▸ Goal of the exercise: Report each line in the rows below that contains the word "categories".

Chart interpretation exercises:

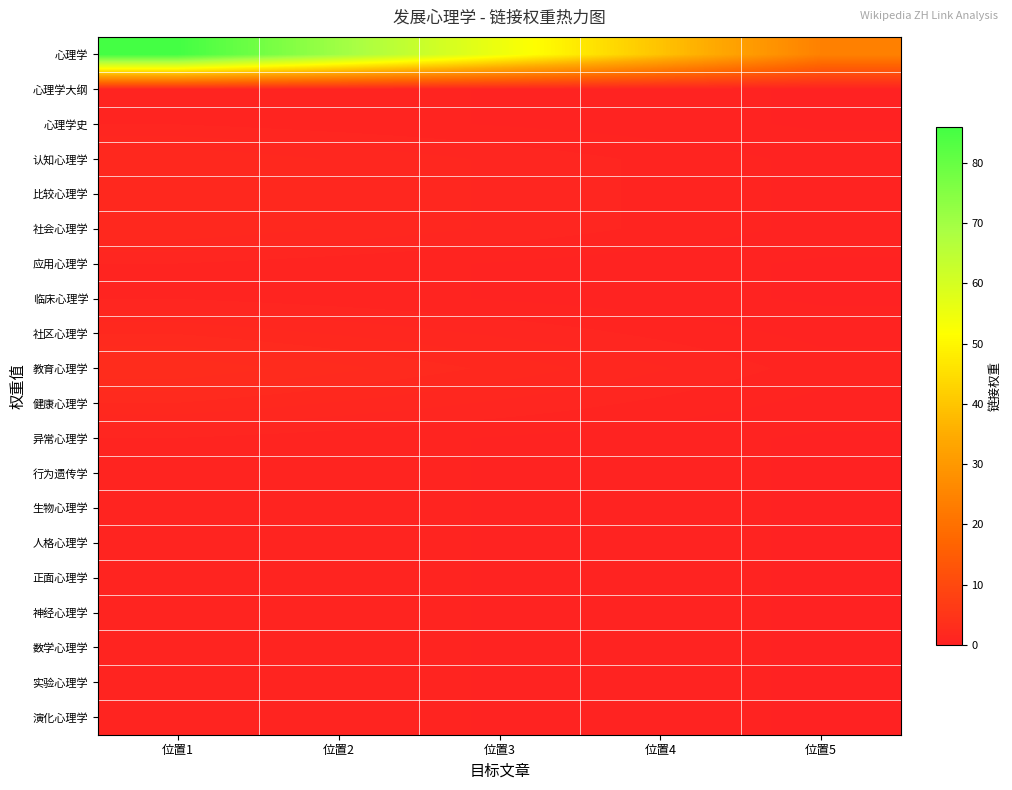

How many distinct data groups are displayed?

20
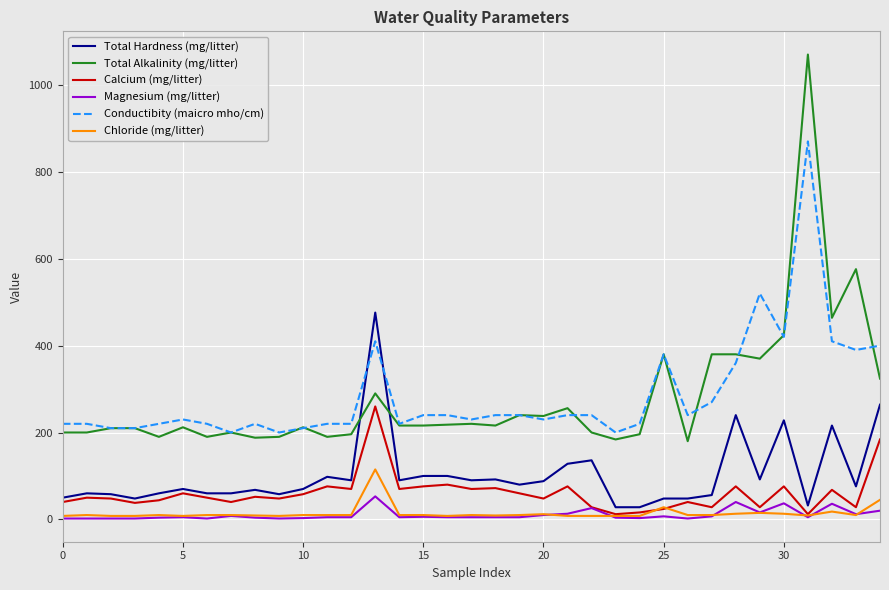

List the series in order of their peak value, highest first.

Total Alkalinity (mg/litter), Conductibity (maicro mho/cm), Total Hardness (mg/litter), Calcium (mg/litter), Chloride (mg/litter), Magnesium (mg/litter)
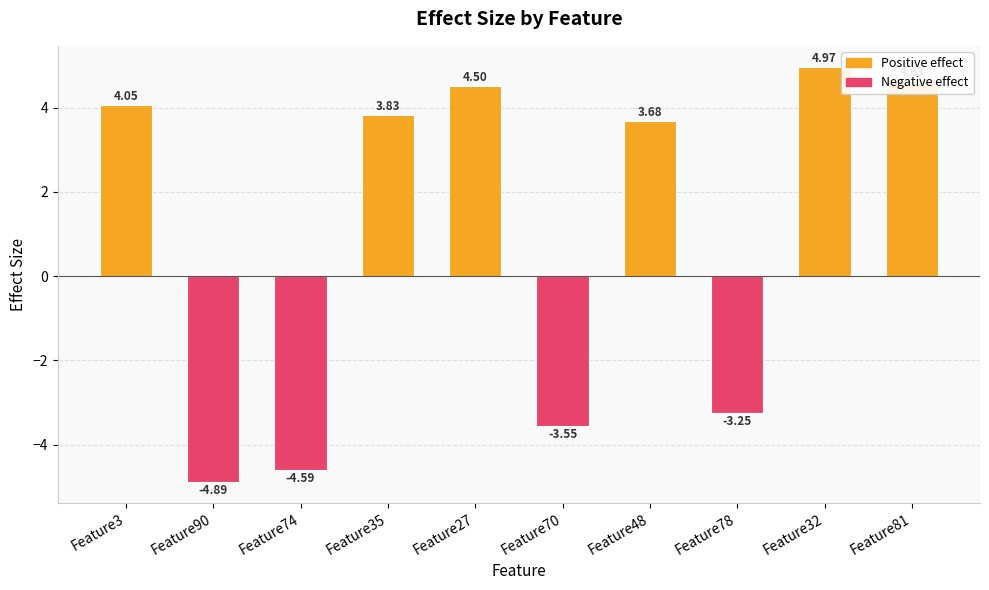

Rank the categories by value from highest to lowest.

Feature32, Feature81, Feature27, Feature3, Feature35, Feature48, Feature78, Feature70, Feature74, Feature90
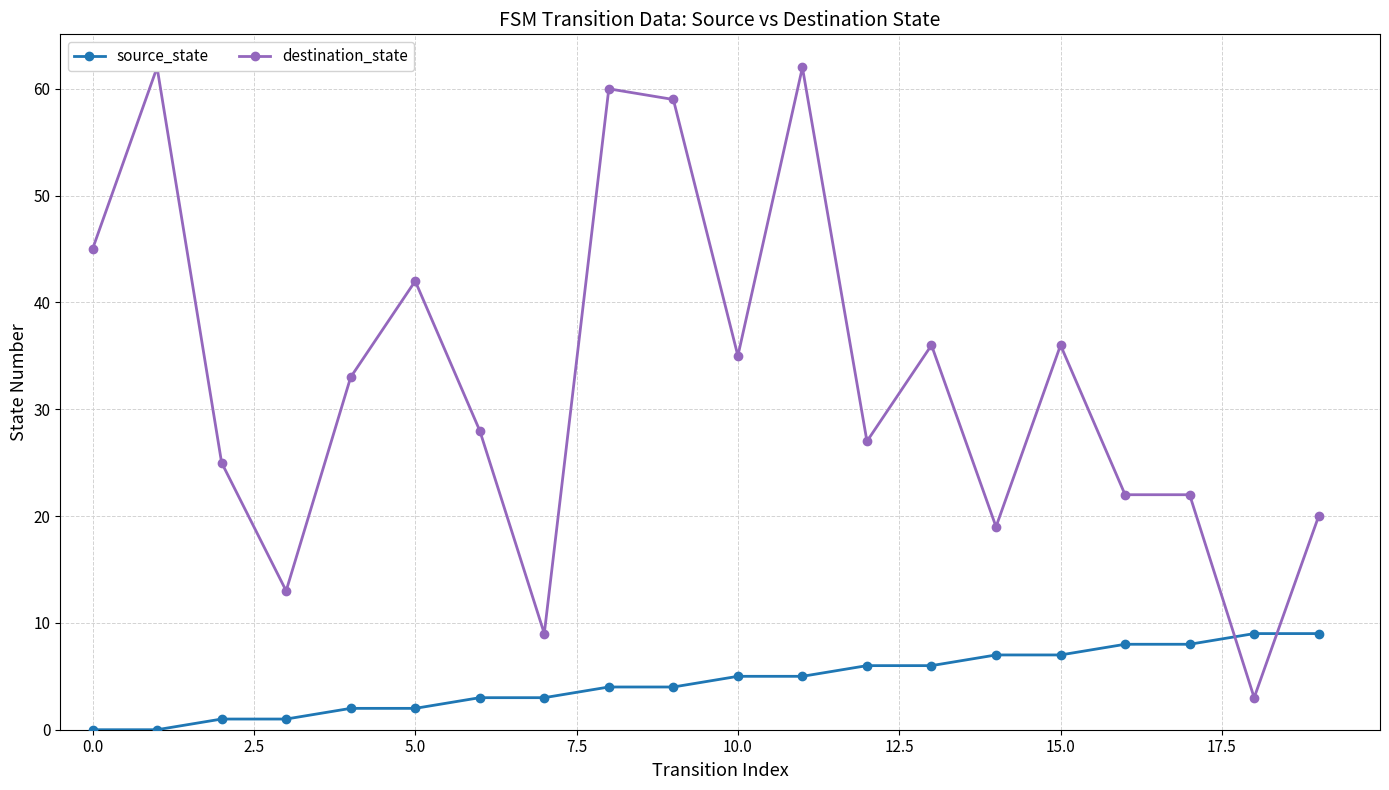

Which series has the largest total across all categories?

destination_state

▸ Problem solution:
Rank the categories by value from highest to lowest.
Which series has the largest total across all categories?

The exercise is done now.